--- START ---

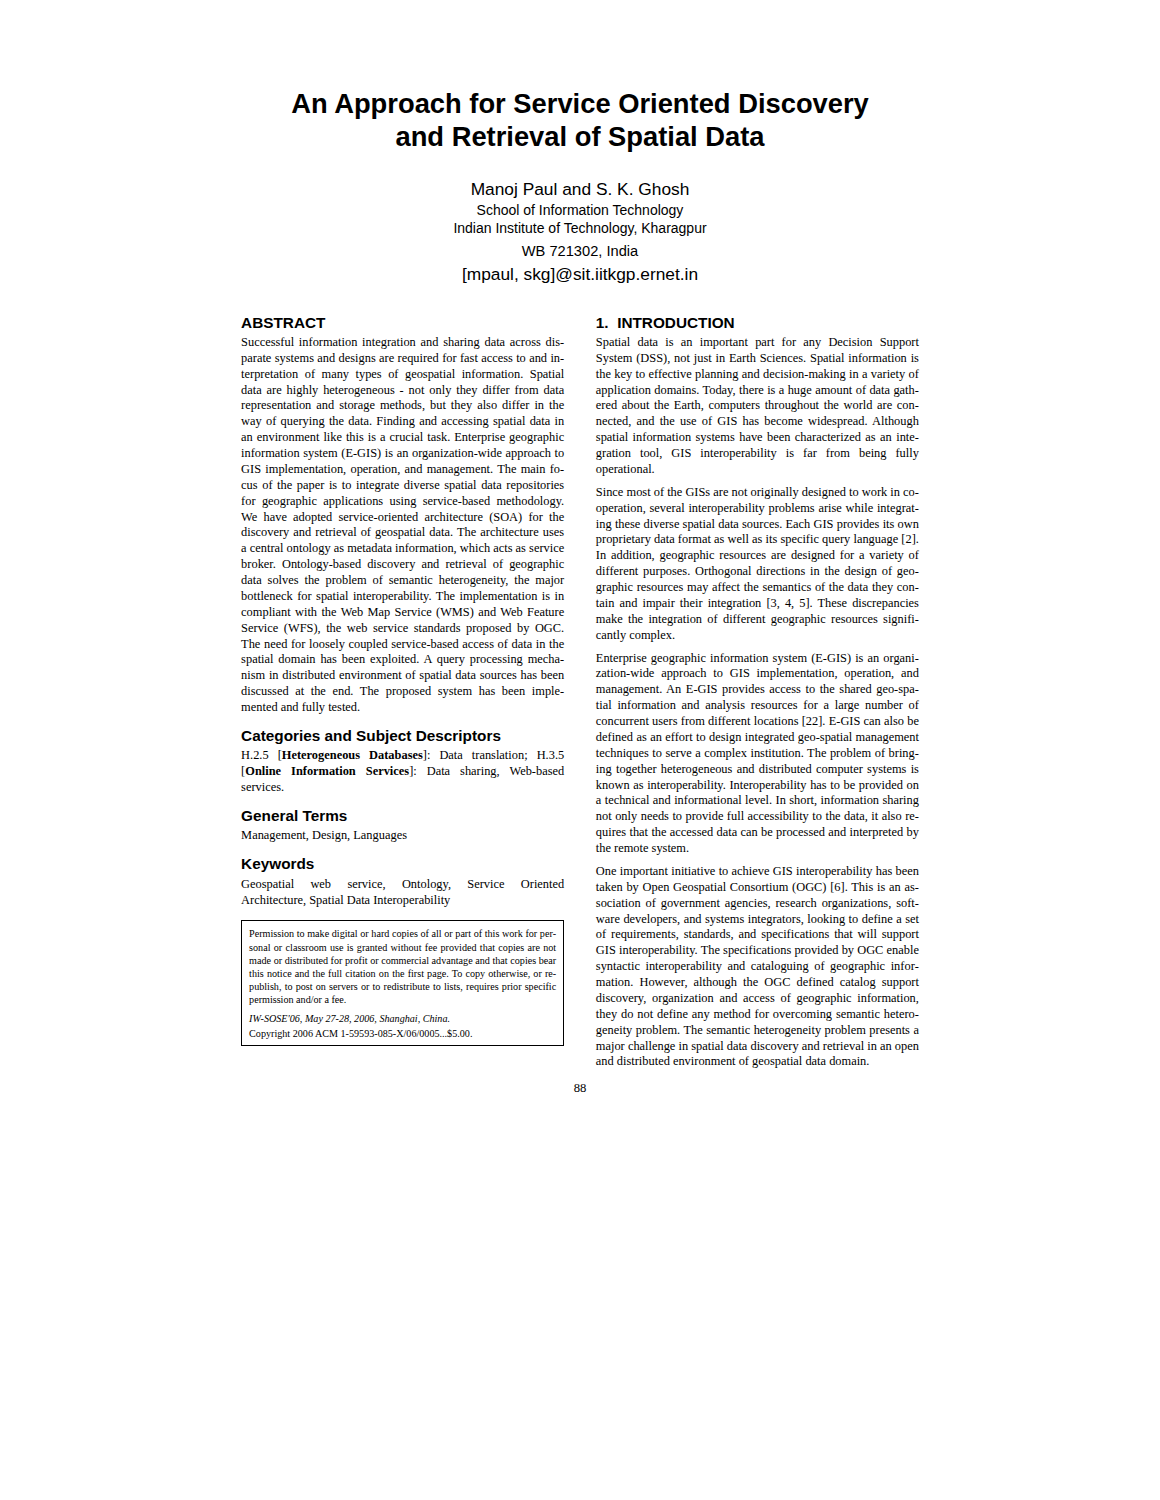An Approach for Service Oriented Discovery and Retrieval of Spatial Data
Manoj Paul and S. K. Ghosh
School of Information Technology
Indian Institute of Technology, Kharagpur
WB 721302, India
[mpaul, skg]@sit.iitkgp.ernet.in
ABSTRACT
Successful information integration and sharing data across disparate systems and designs are required for fast access to and interpretation of many types of geospatial information. Spatial data are highly heterogeneous - not only they differ from data representation and storage methods, but they also differ in the way of querying the data. Finding and accessing spatial data in an environment like this is a crucial task. Enterprise geographic information system (E-GIS) is an organization-wide approach to GIS implementation, operation, and management. The main focus of the paper is to integrate diverse spatial data repositories for geographic applications using service-based methodology. We have adopted service-oriented architecture (SOA) for the discovery and retrieval of geospatial data. The architecture uses a central ontology as metadata information, which acts as service broker. Ontology-based discovery and retrieval of geographic data solves the problem of semantic heterogeneity, the major bottleneck for spatial interoperability. The implementation is in compliant with the Web Map Service (WMS) and Web Feature Service (WFS), the web service standards proposed by OGC. The need for loosely coupled service-based access of data in the spatial domain has been exploited. A query processing mechanism in distributed environment of spatial data sources has been discussed at the end. The proposed system has been implemented and fully tested.
Categories and Subject Descriptors
H.2.5 [Heterogeneous Databases]: Data translation; H.3.5 [Online Information Services]: Data sharing, Web-based services.
General Terms
Management, Design, Languages
Keywords
Geospatial web service, Ontology, Service Oriented Architecture, Spatial Data Interoperability
Permission to make digital or hard copies of all or part of this work for personal or classroom use is granted without fee provided that copies are not made or distributed for profit or commercial advantage and that copies bear this notice and the full citation on the first page. To copy otherwise, or republish, to post on servers or to redistribute to lists, requires prior specific permission and/or a fee.
IW-SOSE'06, May 27-28, 2006, Shanghai, China.
Copyright 2006 ACM 1-59593-085-X/06/0005...$5.00.
1. INTRODUCTION
Spatial data is an important part for any Decision Support System (DSS), not just in Earth Sciences. Spatial information is the key to effective planning and decision-making in a variety of application domains. Today, there is a huge amount of data gathered about the Earth, computers throughout the world are connected, and the use of GIS has become widespread. Although spatial information systems have been characterized as an integration tool, GIS interoperability is far from being fully operational.
Since most of the GISs are not originally designed to work in co-operation, several interoperability problems arise while integrating these diverse spatial data sources. Each GIS provides its own proprietary data format as well as its specific query language [2]. In addition, geographic resources are designed for a variety of different purposes. Orthogonal directions in the design of geographic resources may affect the semantics of the data they contain and impair their integration [3, 4, 5]. These discrepancies make the integration of different geographic resources significantly complex.
Enterprise geographic information system (E-GIS) is an organization-wide approach to GIS implementation, operation, and management. An E-GIS provides access to the shared geo-spatial information and analysis resources for a large number of concurrent users from different locations [22]. E-GIS can also be defined as an effort to design integrated geo-spatial management techniques to serve a complex institution. The problem of bringing together heterogeneous and distributed computer systems is known as interoperability. Interoperability has to be provided on a technical and informational level. In short, information sharing not only needs to provide full accessibility to the data, it also requires that the accessed data can be processed and interpreted by the remote system.
One important initiative to achieve GIS interoperability has been taken by Open Geospatial Consortium (OGC) [6]. This is an association of government agencies, research organizations, software developers, and systems integrators, looking to define a set of requirements, standards, and specifications that will support GIS interoperability. The specifications provided by OGC enable syntactic interoperability and cataloguing of geographic information. However, although the OGC defined catalog support discovery, organization and access of geographic information, they do not define any method for overcoming semantic heterogeneity problem. The semantic heterogeneity problem presents a major challenge in spatial data discovery and retrieval in an open and distributed environment of geospatial data domain.
88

--- END ---

• [Problem]:
In the entries above, find the line holding "General Terms" and the line holding "Spatial data is"; print both of them and every line between, exactly, and nothing else.

• [Response to the exercise]:
General Terms
Management, Design, Languages
Keywords
Geospatial web service, Ontology, Service Oriented Architecture, Spatial Data Interoperability
Permission to make digital or hard copies of all or part of this work for personal or classroom use is granted without fee provided that copies are not made or distributed for profit or commercial advantage and that copies bear this notice and the full citation on the first page. To copy otherwise, or republish, to post on servers or to redistribute to lists, requires prior specific permission and/or a fee.
IW-SOSE'06, May 27-28, 2006, Shanghai, China.
Copyright 2006 ACM 1-59593-085-X/06/0005...$5.00.
1. INTRODUCTION
Spatial data is an important part for any Decision Support System (DSS), not just in Earth Sciences. Spatial information is the key to effective planning and decision-making in a variety of application domains. Today, there is a huge amount of data gathered about the Earth, computers throughout the world are connected, and the use of GIS has become widespread. Although spatial information systems have been characterized as an integration tool, GIS interoperability is far from being fully operational.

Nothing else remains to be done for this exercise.